Eurogamer was wrong about 2GHz CPU 1GHz GPU, but "eurogamer can do no wrong" so those were obviously just the limits on the silicon and the completely different clocks had an excuse.
Then eurogamer was wrong about 1600MHz memory and max. 300MHz GPU in handheld mode, but "eurogamer can do no wrong" so those were obviously "just clock tweaks".
Eurogamer shared information from their industry sources, and none of it was wrong.
When they revealed that the silicon was capable of 2/1 gHz that was because people had been informed that those were the "silicon limits". And indeed, it is the silicon limit because basically the same chip has shipped in a product that maxes (before throttling obv) at 2/1 gHz.
No-one ever said that they'd ship at these clocks in the Switch - some thing many of us have been at pains to point out for months. Again, that was a max figure for the silicon, and was reported as such. And it turns out that those almost certainly are the max clocks for the silicon that Nvidia can provide, though Nintendo are possibly free to bin for whatever criteria they like.
Eurogamer later reported what Nintendo had told developers the final clocks were. Note: Eurogamer didn't set the final clocks themselves, they simply reported on what Nintendo had told developers the final clocks were, under a title of "final clocks". These figures were later leaked elsewhere, it's just that Eurogamer revealed them first.
Now, after months of analysing final or near final software Nintendo have traded the 1600 mhz mobile memory mode for a 384 mhz GPU mode. It's interesting to note that this is tradeoff and not an outright bump. Nintendo are engaging in fine tuning of configurations. This absolutely makes sense.
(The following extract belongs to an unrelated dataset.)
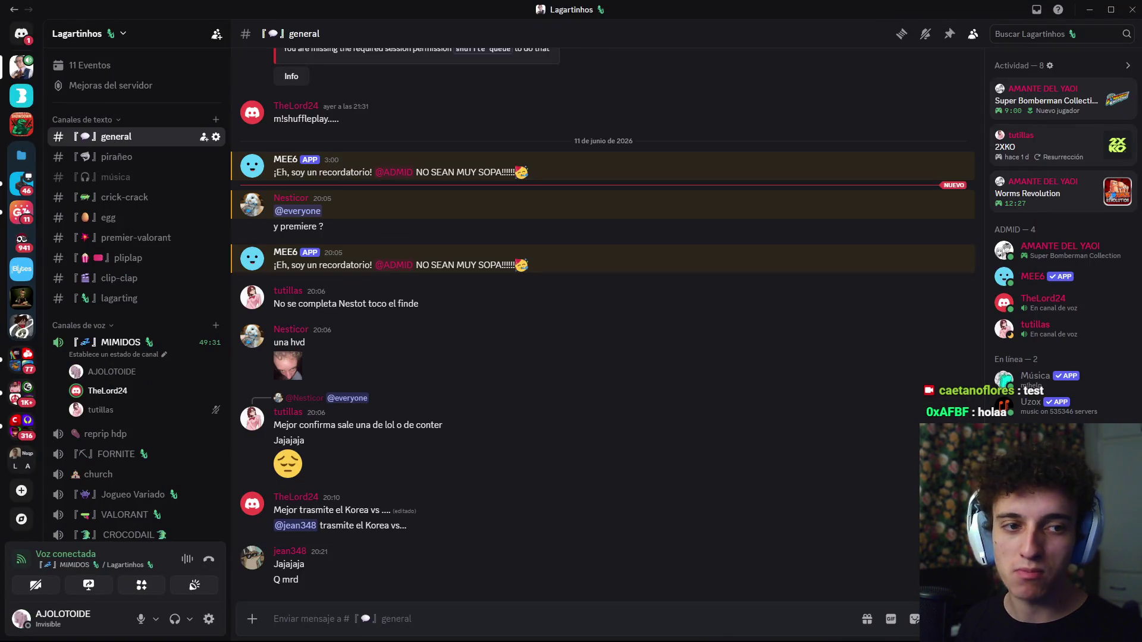
key(alt+Tab)
key(Tab)
key(Tab)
All these developers must be having a blast, with ever-changing memory bandwidth, GPU and CPU clocks that take enormous jabs at whatever low-level optimizations they're trying to achieve, up to a week from launch.
Probably not too much low level development going on. It would be wise to isolate hardware via the API with a view to future Switch revisions. A GPU clock bump is unlikely to cause any problems at all, and just because we're only finding out now doesn't mean developers didn't know earlier.
Any other outlet would have been scrutinized for these kinds of maneuvers, but eurogamer keeps changing their goalposts and somehow for you people that makes them more credible and not less.
Eurogamer haven't moved any goalposts. They've only shared information that developers have been given.
And I'm still expecting additional configurations to appear over time, when the use case for those configurations arises. And if that happens Eurogamer still won't be wrong for passing on what Nintendo had told developers at the time.
CPU clocks going from 2GHz in July to 1GHz in December in is anything but usual clock tweak.
CPU clock in the Switch was likely never going to be 2 gHz. Ever. Again, that was a figure given as a max for the silicon, not for the Switch.
To be honest, this wanting to believe is starting to look like a bit of an accusation.
I think it's more of an explanation than anything.
Cutting memory bandwidth in portable mode from 25GB/s to 20GB/s (20% less) in shared GPU/CPU resources at the last minute is just a setting?
Yeah, it's literally a setting.
And the 384 mHz mode is probably more of a speed bump in overall frame time than the loss of BW in most or all games (assuming that a game was using 1600 in mobile mode and not 1331 to begin with). I expect Nintendo have been doing a lot of profiling.